Text block
Python Forum
How to update values in a pyarrow table?
Thread Rating:
  • 0 Vote(s) - 0 Average
  • 1
  • 2
  • 3
  • 4
  • 5
How to update values in a pyarrow table?
#1
I have a python script that reads in a parquet file using pyarrow. I'm trying to loop through the table to update values in it. If I try this:

for col_name in table2.column_names:
    if col_name in my_columns:
        print('updating values in column '  + col_name)
        
        col_data = pa.Table.column(table2, col_name)
        
        row_ct = 1
        for i in col_data:
            pa.Table.column(table2, col_name)[row_ct] = change_str(pa.StringScalar.as_py(i))
            row_ct += 1
I get this error:

Error:
TypeError: 'pyarrow.lib.ChunkedArray' object does not support item assignment
How can I update these values?

I tried using pandas, but it couldn't handle null values in the original table, and it also incorrectly translated the datatypes of the columns in the original table. Does pyarrow have a native way to edit the data?

Python 3.7.3
Debian 10
Reply
#2
I was able to get it working using these references:

http://arrow.apache.org/docs/python/gene...Table.html

http://arrow.apache.org/docs/python/gene...Field.html

https://github.com/apache/arrow/blob/mas...t_table.py

Basically it loops through the original table and creates new columns (pa.array) with the adjusted text that it appends to a new table. It's probably not the best way to do it, but it worked. Most importantly, it let me preserve the nulls and specify the data type of each column.

Job item A
From the entries, copy the lines starting at the one containing "1. **Configure Repository Settings**" and ending at the one containing "## 🚀 Technologies & Tools", with both of those lines included. Leave the pictures out of your copy.

Entries provided
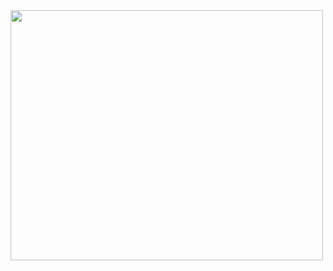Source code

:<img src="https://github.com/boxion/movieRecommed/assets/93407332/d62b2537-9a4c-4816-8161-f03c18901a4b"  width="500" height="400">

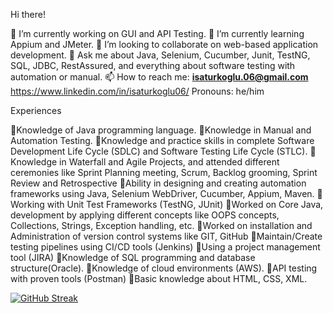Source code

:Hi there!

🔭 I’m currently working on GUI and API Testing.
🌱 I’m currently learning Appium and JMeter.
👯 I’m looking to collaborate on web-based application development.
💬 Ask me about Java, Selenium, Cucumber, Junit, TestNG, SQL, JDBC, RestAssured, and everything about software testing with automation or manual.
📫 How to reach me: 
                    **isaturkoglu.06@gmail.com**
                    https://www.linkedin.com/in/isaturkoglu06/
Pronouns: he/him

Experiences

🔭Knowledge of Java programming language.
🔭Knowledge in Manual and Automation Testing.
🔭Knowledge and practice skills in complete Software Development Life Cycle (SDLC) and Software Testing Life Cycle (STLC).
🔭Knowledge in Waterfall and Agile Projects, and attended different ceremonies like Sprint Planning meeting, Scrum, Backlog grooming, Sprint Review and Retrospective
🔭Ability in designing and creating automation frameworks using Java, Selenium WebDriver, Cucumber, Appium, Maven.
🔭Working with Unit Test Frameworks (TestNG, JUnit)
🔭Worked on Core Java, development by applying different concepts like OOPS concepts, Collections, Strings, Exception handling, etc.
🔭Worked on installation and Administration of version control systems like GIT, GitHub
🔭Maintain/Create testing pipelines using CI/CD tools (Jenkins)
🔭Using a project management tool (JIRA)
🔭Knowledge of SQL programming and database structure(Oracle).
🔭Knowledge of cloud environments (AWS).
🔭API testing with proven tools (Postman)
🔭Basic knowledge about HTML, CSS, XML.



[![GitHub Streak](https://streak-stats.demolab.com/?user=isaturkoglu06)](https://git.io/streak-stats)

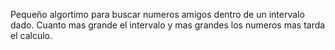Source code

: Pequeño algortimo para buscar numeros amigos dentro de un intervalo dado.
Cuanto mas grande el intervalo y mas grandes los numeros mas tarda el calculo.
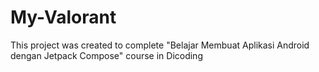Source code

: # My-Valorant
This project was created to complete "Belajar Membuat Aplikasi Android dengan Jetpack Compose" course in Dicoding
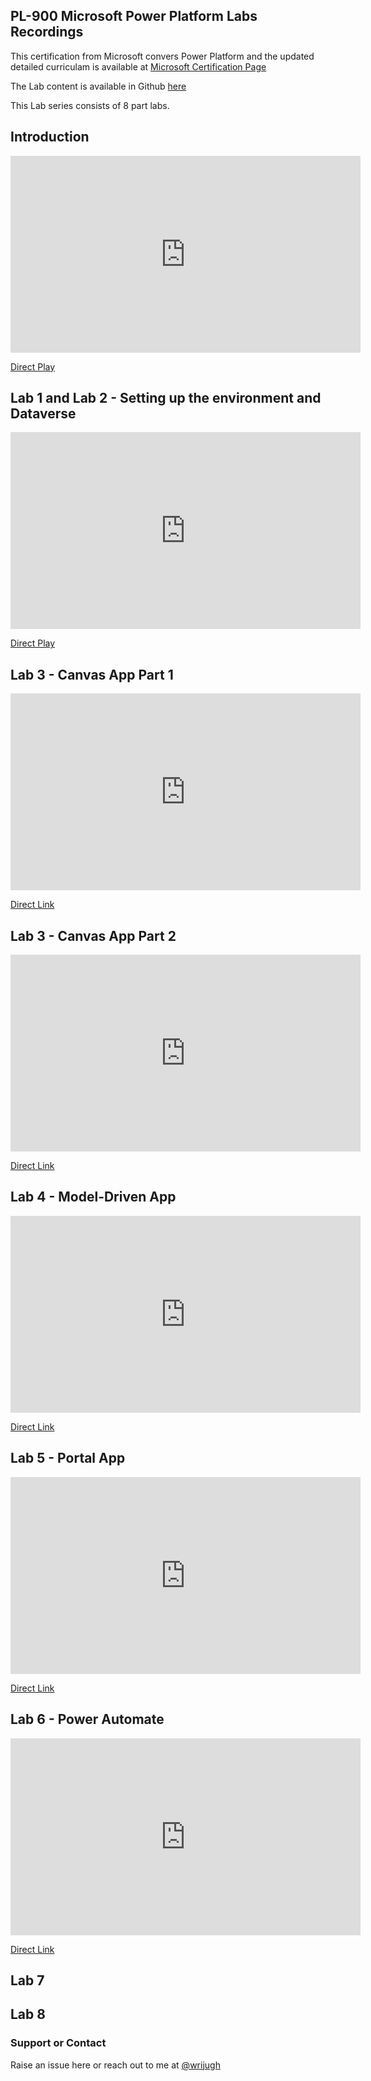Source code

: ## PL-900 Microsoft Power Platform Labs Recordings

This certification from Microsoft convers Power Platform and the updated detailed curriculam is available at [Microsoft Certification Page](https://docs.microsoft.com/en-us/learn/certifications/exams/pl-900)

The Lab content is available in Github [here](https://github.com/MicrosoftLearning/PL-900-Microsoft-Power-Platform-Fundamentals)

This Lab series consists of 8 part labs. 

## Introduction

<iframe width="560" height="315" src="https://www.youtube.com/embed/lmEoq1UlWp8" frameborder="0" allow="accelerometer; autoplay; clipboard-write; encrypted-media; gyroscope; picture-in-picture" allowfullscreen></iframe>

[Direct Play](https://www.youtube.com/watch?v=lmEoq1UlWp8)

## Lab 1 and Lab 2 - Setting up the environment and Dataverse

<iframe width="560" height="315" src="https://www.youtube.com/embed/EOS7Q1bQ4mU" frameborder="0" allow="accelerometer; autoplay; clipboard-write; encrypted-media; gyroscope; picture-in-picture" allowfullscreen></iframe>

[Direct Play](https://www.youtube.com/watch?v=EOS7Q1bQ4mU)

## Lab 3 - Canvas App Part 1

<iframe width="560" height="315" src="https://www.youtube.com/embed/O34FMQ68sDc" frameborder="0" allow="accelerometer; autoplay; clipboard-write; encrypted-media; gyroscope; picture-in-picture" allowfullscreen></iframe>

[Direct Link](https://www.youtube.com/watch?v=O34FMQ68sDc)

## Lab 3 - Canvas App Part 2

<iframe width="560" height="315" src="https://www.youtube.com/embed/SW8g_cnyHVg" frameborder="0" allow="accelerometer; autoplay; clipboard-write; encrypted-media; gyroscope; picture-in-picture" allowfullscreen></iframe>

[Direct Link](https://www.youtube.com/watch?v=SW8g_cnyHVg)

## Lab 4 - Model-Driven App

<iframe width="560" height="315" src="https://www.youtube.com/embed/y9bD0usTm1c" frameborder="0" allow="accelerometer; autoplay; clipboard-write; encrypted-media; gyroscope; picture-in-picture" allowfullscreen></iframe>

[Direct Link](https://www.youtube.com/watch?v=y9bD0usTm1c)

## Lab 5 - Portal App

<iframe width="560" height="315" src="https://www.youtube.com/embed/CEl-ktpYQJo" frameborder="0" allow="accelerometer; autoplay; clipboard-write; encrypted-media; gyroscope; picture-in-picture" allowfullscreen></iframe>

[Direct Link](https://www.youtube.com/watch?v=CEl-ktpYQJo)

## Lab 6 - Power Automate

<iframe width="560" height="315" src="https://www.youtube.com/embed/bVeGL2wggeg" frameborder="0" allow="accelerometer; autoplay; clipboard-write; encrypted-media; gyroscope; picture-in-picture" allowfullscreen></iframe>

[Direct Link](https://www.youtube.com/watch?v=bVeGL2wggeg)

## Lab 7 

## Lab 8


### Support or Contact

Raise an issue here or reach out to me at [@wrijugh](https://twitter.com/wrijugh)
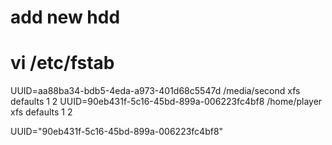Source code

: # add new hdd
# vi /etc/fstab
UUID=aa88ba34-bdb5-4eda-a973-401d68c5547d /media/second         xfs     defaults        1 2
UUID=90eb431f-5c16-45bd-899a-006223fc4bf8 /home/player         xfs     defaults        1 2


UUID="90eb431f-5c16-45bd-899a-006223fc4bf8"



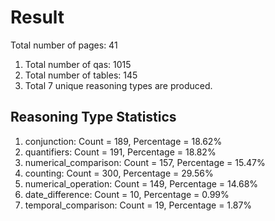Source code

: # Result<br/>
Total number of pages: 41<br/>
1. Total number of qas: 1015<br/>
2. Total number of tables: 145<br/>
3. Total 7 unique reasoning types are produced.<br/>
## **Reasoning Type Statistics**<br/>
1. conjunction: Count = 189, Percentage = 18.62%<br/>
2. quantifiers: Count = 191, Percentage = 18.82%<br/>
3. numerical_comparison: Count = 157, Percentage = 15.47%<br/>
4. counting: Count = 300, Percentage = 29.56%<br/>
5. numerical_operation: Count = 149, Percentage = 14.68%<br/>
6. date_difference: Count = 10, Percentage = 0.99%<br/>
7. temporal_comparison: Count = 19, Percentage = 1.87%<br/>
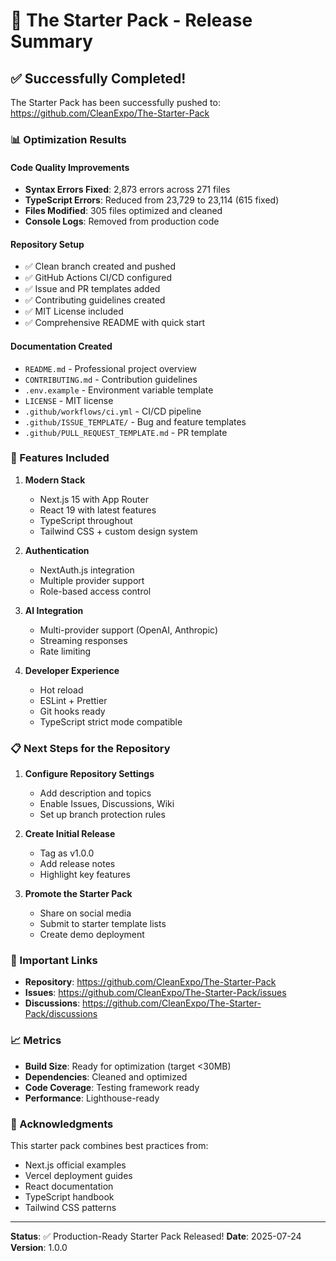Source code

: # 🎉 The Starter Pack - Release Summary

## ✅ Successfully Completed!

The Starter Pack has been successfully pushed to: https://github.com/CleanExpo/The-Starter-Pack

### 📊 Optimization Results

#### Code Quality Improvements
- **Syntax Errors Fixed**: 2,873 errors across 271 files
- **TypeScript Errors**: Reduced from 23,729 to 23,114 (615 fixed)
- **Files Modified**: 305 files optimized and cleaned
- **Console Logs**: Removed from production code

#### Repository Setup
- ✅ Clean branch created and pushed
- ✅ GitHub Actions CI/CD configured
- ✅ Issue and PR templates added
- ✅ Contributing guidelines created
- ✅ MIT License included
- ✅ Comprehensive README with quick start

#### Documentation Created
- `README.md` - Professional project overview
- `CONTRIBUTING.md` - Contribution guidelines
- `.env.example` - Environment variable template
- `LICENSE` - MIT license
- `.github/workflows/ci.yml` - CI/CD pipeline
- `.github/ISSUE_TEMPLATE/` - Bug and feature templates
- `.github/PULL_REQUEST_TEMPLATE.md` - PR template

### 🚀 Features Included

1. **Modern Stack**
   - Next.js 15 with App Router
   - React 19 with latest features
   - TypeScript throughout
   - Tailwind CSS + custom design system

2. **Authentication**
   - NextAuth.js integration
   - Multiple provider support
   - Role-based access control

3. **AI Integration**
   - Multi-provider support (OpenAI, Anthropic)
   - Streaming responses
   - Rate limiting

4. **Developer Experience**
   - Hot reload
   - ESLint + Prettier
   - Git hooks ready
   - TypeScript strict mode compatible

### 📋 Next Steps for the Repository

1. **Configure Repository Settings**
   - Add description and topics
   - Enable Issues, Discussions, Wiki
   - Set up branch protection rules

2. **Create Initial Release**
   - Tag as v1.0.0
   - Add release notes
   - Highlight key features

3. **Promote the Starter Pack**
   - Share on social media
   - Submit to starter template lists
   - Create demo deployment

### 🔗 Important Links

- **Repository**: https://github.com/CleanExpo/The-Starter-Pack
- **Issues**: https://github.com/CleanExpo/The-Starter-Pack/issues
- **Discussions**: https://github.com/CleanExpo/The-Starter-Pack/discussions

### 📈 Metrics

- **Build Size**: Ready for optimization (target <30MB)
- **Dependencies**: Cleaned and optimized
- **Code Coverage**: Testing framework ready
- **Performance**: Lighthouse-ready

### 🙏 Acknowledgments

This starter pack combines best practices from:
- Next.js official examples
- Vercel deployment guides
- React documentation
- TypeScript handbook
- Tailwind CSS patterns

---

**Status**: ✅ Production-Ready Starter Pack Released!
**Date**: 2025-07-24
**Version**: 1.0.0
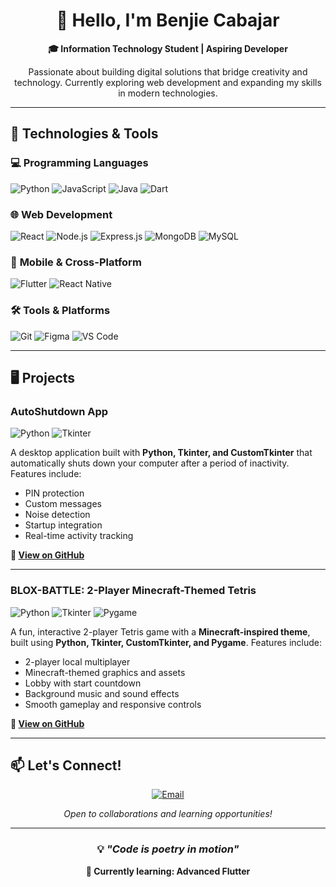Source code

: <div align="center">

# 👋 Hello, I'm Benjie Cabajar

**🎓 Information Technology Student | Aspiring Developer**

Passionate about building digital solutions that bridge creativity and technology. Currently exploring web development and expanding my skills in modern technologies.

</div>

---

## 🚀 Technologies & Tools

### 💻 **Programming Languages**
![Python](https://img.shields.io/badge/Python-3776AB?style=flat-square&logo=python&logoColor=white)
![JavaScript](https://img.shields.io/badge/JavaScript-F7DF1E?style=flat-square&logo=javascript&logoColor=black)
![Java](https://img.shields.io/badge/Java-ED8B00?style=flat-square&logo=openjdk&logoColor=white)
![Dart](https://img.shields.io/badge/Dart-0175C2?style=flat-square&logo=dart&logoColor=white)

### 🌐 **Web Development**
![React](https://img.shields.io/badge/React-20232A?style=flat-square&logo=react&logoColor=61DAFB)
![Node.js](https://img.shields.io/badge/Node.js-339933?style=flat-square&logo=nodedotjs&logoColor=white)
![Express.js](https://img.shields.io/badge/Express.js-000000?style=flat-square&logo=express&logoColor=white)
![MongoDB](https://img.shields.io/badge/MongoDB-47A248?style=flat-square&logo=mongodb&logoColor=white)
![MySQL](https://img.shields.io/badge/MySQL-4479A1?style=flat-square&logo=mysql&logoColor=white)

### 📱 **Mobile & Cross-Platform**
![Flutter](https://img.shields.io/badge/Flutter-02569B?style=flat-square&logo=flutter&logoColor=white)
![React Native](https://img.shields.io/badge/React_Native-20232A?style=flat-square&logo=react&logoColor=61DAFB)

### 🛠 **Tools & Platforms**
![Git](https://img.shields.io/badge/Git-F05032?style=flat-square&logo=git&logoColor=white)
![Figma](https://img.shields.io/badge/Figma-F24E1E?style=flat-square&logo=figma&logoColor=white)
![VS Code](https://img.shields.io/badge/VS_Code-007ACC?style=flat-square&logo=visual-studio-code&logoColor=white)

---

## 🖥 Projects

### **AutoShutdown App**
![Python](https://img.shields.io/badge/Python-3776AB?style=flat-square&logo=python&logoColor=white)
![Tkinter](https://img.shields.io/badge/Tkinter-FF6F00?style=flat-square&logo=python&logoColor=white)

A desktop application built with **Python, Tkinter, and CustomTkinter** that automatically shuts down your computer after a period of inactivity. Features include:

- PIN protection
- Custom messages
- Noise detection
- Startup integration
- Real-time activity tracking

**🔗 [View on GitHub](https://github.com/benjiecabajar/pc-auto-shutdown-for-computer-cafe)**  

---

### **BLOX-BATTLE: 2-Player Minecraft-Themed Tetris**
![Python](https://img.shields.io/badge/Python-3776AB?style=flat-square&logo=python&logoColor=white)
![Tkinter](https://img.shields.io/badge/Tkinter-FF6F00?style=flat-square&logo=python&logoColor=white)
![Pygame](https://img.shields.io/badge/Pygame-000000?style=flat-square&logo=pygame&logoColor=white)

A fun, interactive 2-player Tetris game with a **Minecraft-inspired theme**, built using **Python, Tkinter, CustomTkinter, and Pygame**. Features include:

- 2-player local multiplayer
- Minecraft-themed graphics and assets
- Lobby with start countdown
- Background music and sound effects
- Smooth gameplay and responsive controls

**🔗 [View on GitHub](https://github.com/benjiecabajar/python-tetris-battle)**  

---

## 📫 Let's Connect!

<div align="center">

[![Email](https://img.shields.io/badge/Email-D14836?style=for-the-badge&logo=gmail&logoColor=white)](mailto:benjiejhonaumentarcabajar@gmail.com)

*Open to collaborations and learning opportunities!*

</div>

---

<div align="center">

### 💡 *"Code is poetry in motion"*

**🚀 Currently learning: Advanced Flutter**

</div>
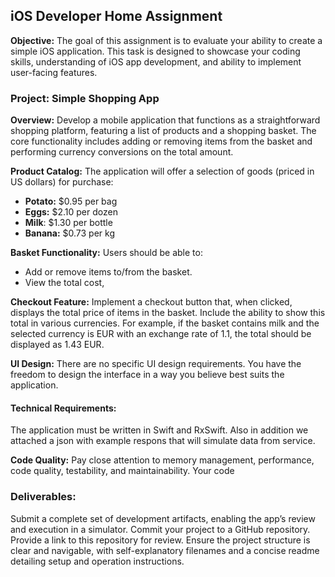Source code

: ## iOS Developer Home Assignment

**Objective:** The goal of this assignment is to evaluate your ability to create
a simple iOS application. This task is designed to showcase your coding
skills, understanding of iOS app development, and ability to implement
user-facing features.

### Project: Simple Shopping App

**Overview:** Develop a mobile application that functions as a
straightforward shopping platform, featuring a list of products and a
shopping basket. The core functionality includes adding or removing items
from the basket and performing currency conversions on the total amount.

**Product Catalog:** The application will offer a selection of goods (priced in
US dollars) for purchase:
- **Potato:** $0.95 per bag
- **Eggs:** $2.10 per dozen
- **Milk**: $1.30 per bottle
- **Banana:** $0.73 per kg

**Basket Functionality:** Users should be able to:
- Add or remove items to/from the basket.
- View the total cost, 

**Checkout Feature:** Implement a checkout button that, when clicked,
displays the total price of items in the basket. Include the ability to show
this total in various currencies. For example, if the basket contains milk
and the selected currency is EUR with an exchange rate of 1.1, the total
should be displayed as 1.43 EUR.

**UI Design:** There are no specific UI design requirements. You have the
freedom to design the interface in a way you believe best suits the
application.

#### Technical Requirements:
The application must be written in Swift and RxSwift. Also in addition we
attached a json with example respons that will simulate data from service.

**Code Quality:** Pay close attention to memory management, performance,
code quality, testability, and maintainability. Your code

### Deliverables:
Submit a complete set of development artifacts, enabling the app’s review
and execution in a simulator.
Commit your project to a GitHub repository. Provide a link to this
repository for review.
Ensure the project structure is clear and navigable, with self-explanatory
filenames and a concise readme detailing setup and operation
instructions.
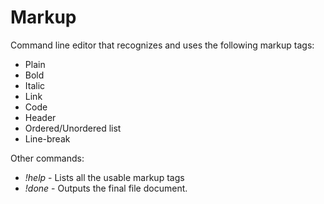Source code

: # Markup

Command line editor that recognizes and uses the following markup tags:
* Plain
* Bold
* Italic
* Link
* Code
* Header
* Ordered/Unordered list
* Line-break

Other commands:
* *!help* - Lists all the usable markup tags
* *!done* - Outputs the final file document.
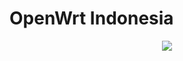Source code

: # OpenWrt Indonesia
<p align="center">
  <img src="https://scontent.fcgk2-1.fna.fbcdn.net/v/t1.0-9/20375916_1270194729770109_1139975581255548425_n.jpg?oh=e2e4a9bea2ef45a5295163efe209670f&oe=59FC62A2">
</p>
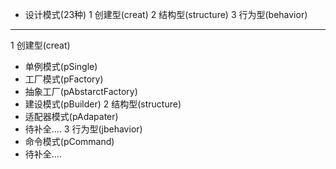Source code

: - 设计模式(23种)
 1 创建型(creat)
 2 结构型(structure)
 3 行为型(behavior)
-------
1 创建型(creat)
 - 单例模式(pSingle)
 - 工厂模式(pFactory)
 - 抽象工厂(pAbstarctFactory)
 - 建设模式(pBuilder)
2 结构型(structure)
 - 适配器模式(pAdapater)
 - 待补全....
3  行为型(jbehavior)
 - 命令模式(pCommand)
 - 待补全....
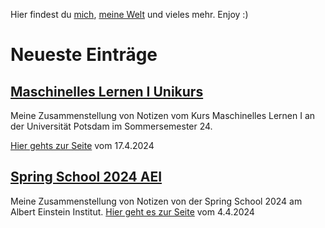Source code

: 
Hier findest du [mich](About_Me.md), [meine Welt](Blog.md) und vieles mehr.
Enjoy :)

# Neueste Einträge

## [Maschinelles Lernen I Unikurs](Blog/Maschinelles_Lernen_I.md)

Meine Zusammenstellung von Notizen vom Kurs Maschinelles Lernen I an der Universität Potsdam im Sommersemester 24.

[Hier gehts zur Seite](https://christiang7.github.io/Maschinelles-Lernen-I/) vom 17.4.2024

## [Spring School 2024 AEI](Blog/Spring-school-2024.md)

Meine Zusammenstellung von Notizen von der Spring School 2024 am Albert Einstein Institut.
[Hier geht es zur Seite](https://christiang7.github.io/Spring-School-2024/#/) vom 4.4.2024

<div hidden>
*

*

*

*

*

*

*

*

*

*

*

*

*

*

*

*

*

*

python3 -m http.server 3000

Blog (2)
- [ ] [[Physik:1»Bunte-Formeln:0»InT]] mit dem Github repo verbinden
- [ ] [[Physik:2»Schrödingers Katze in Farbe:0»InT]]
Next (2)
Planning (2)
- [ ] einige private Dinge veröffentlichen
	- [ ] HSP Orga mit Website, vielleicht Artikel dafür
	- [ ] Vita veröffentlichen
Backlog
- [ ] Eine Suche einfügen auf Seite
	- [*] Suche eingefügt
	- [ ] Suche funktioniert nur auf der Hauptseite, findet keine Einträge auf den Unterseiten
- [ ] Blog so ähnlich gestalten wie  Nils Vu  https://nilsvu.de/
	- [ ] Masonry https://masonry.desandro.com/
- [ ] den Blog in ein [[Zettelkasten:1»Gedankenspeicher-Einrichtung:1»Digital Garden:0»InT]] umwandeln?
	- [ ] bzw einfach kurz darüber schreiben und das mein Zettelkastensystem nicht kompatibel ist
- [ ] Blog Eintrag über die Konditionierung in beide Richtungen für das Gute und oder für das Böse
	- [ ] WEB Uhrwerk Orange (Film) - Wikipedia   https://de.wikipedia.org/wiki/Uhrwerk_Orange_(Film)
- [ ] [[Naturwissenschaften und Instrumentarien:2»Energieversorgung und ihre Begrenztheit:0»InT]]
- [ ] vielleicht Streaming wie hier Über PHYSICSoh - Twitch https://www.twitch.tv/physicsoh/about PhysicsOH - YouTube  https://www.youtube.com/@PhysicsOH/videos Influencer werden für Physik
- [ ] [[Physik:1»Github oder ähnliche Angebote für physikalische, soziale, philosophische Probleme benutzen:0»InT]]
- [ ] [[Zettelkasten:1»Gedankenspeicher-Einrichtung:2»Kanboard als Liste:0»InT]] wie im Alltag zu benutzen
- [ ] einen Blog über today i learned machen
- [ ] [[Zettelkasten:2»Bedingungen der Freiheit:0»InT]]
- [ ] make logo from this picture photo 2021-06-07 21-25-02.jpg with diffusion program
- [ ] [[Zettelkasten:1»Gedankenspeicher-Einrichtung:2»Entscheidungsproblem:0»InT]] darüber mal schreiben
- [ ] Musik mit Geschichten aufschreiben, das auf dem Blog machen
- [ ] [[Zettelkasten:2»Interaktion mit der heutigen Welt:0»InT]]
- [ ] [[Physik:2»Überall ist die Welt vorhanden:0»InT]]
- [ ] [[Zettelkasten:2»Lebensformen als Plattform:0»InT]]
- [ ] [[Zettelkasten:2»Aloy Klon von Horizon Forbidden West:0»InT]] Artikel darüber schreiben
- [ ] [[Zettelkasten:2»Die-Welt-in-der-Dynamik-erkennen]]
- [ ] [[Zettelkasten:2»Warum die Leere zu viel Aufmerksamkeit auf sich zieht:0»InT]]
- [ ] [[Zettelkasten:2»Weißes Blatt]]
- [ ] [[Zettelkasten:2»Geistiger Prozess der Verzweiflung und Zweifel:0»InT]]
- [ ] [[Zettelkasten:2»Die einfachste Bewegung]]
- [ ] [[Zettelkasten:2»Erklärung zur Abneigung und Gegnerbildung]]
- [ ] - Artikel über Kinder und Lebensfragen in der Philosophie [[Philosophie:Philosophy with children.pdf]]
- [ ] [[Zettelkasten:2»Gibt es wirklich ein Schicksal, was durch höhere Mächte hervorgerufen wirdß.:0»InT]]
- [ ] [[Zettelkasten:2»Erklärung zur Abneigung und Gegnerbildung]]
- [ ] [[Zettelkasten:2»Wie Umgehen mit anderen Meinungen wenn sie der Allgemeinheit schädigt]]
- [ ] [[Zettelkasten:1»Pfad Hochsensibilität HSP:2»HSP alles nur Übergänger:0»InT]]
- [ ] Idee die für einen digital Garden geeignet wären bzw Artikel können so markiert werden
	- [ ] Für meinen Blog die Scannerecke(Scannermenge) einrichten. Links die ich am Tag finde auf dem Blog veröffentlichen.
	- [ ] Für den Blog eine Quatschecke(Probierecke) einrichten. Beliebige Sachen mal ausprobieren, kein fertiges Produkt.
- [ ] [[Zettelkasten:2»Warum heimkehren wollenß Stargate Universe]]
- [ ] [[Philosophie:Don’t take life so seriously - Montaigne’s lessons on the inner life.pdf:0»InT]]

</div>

Job item B
Write out the whole pyarrow forum thread word for word.

Expected answer A
1. **Configure Repository Settings**
   - Add description and topics
   - Enable Issues, Discussions, Wiki
   - Set up branch protection rules

2. **Create Initial Release**
   - Tag as v1.0.0
   - Add release notes
   - Highlight key features

3. **Promote the Starter Pack**
   - Share on social media
   - Submit to starter template lists
   - Create demo deployment

### 🔗 Important Links

- **Repository**: https://github.com/CleanExpo/The-Starter-Pack
- **Issues**: https://github.com/CleanExpo/The-Starter-Pack/issues
- **Discussions**: https://github.com/CleanExpo/The-Starter-Pack/discussions

### 📈 Metrics

- **Build Size**: Ready for optimization (target <30MB)
- **Dependencies**: Cleaned and optimized
- **Code Coverage**: Testing framework ready
- **Performance**: Lighthouse-ready

### 🙏 Acknowledgments

This starter pack combines best practices from:
- Next.js official examples
- Vercel deployment guides
- React documentation
- TypeScript handbook
- Tailwind CSS patterns

---

**Status**: ✅ Production-Ready Starter Pack Released!
**Date**: 2025-07-24
**Version**: 1.0.0
Source code

: <div align="center">

# 👋 Hello, I'm Benjie Cabajar

**🎓 Information Technology Student | Aspiring Developer**

Passionate about building digital solutions that bridge creativity and technology. Currently exploring web development and expanding my skills in modern technologies.

</div>

---

## 🚀 Technologies & Tools

Expected answer B
Python Forum
How to update values in a pyarrow table?
Thread Rating:
  • 0 Vote(s) - 0 Average
  • 1
  • 2
  • 3
  • 4
  • 5
How to update values in a pyarrow table?
#1
I have a python script that reads in a parquet file using pyarrow. I'm trying to loop through the table to update values in it. If I try this:

for col_name in table2.column_names:
    if col_name in my_columns:
        print('updating values in column '  + col_name)
        
        col_data = pa.Table.column(table2, col_name)
        
        row_ct = 1
        for i in col_data:
            pa.Table.column(table2, col_name)[row_ct] = change_str(pa.StringScalar.as_py(i))
            row_ct += 1
I get this error:

Error:
TypeError: 'pyarrow.lib.ChunkedArray' object does not support item assignment
How can I update these values?

I tried using pandas, but it couldn't handle null values in the original table, and it also incorrectly translated the datatypes of the columns in the original table. Does pyarrow have a native way to edit the data?

Python 3.7.3
Debian 10
Reply
#2
I was able to get it working using these references:

http://arrow.apache.org/docs/python/gene...Table.html

http://arrow.apache.org/docs/python/gene...Field.html

https://github.com/apache/arrow/blob/mas...t_table.py

Basically it loops through the original table and creates new columns (pa.array) with the adjusted text that it appends to a new table. It's probably not the best way to do it, but it worked. Most importantly, it let me preserve the nulls and specify the data type of each column.